Now, I feel extremely weak and I don’t know what to do. I don’t care about anything anymore, not even my dog which low key breaks my heart and makes me angry but in a really hushed way… When thinking about how numb I feel even about my dog I feel like I need to scream but too weak to be able to.

It’s been really bad, can’t pick myself up. I just feel tension all over my body and it almost hurts, but not really. Numb, tired, tense, silently angry, unable of reacting in any way.


  • can’t even cry

  • I lay wishing I could soak in water or feel the sun on my skin and just keep getting flashbacks of a few years ago, the summer before I went to university. That period is the only thing that makes me tear up a lil bit, but even then I was extremely sad. I had constant anxiety and felt short of breath, I was on vacation and would just look around as if my whole life had passed me by. I went to study to a city that sort of gave me consolation.

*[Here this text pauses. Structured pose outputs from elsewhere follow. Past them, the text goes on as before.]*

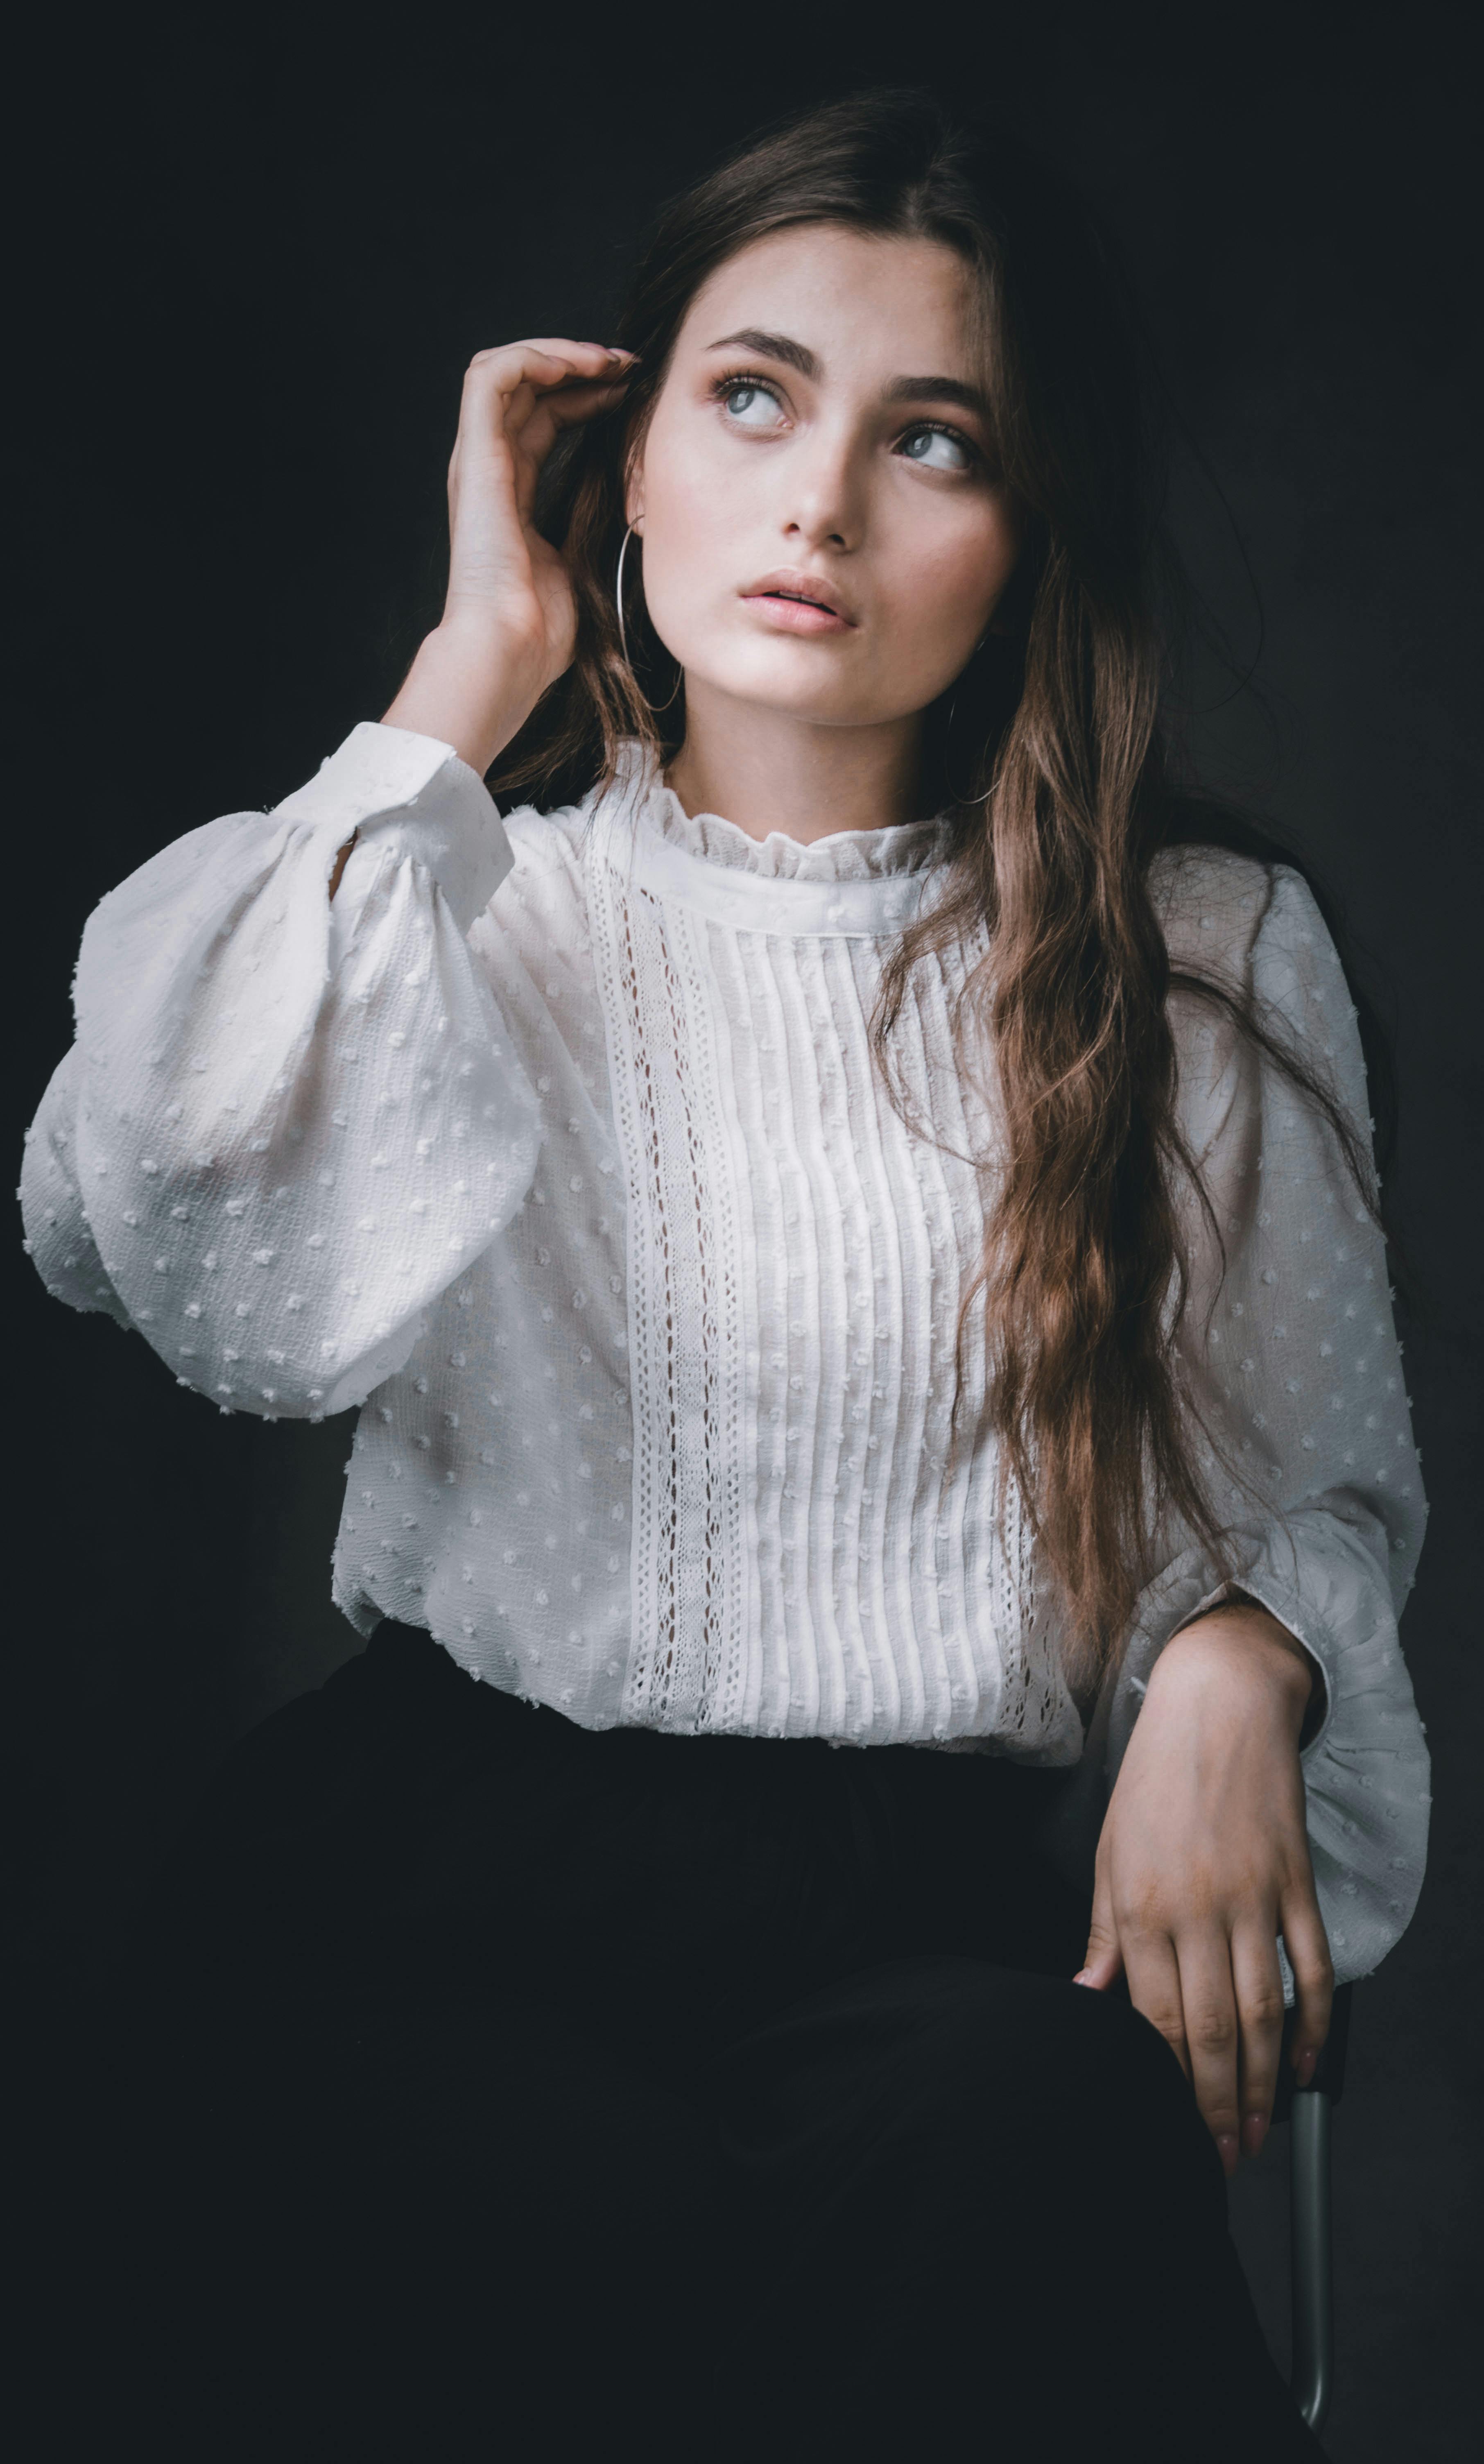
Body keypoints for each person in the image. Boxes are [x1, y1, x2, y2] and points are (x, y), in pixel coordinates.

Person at [18, 84, 1429, 2462]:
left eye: (933, 438)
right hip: (431, 1898)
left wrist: (1235, 1643)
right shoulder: (469, 904)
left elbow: (1312, 1482)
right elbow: (138, 1214)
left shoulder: (1197, 957)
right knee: (460, 2219)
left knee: (1019, 2148)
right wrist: (466, 674)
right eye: (751, 395)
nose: (820, 499)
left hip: (920, 1918)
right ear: (626, 462)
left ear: (1023, 526)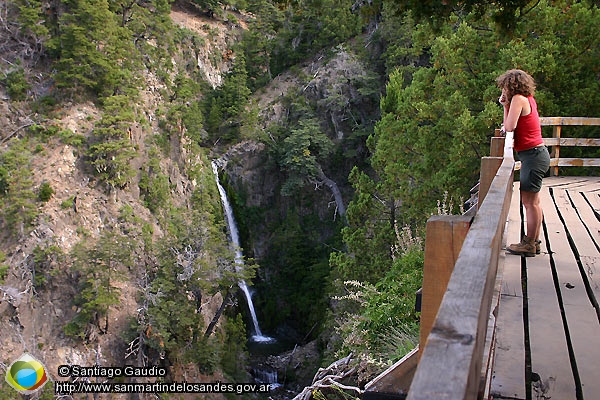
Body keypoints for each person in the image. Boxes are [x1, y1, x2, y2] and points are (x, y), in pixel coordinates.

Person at [497, 69, 550, 257]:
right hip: (536, 155)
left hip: (533, 156)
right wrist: (505, 106)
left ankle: (529, 244)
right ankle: (533, 241)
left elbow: (509, 127)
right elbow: (510, 126)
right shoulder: (528, 98)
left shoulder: (519, 99)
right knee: (533, 202)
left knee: (529, 202)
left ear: (511, 86)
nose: (503, 90)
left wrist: (506, 105)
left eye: (504, 87)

  • there was a moment when I was with him, I saw some blood and for a second I wished he could “take me away”, sort of a desire to be accompanied by someone you enjoy

Comments

  1. agoogua Avatar

    Make a todo list and do at least one thing a day off of it.

  2. Additional_Earth_268 Avatar

    I was a bit confused by your second paragraph. It sounded like he triggered memories of being abused or rejected by past guys you were fond of. Third paragraph sounds like you want to possibly date him but don’t feel good enough for him. Did you ever get his number? Or maybe you feel bad because you didn’t? This sounds a lot like pining behavior. Is he local? How much do you know about him? Is there a chance you could run into him again? If you do, start by exchanging contact info and see how that feels. Good luck!

  3. Ok_Significance1840 Avatar

    Have you considered going to a mental hospital? This sounds extreme, but you’re having a mental health crisis and I think a good hospital would be good for you. Just do a bit of research on the hospital you go to if you choose to do so. If not try seeing a psychiatrist remotely. They can prescribe antidepressants which it sounds like you need right now.

  4. Decent_Airline5368 Avatar

    im not good at advice but if you want i’ve been looking for a new roblox/minecraft buddy :3

    when i’m feeling down/paralysed (needing to do a lot but can’t do anything), i like a good distraction to slowly get my mind off things and make me feel better

    maybe it could help

  5. Own_Business485 Avatar

    I don’t see a question in the post, but I think you just need to focus on self-improvement and getting some clarity to your thoughts at the moment.

    Going to the park, or the beach, journaling, or just people watching, or just breathing. If you make this a daily habit you will start to see results.

    Sometimes the allure of a new person in our lives can make us start behaving in irrational ways, especially if this person reminds you of people in your past.

    Be kind to yourself, and do the best you can do each and every day. Some days, the most you can do is throw yourself in the shower, and lay down the whole day, if that was your honest best? Good job you put in your all. Other days you may surprise yourself how much you can do, leaving your home, getting groceries, making a meal. Then after you make a great meal you gain some confidence and even feel the desire to get out and may even talk to others. Maybe you have a conversation and it doesn’t go well. No need to beat yourself up, because you just did the best you could do.

    The book “The four agreements” is really good and talks about this. If you like poetry, your post also reminds me of “Depression and other magic tricks” by Sabrina B.

    I wouldn’t rush into a relationship with this guy because you may experience even more intense feelings like you already are, but that’s just my opinion on the matter.

    For a relationship or even a friendship we need to have “liquid” in our emotional cup, and it sounds like you are nearing empty. That is okay, I would say just focus on refilling your own cup first.

    I wish you the best of luck, take care of yourself.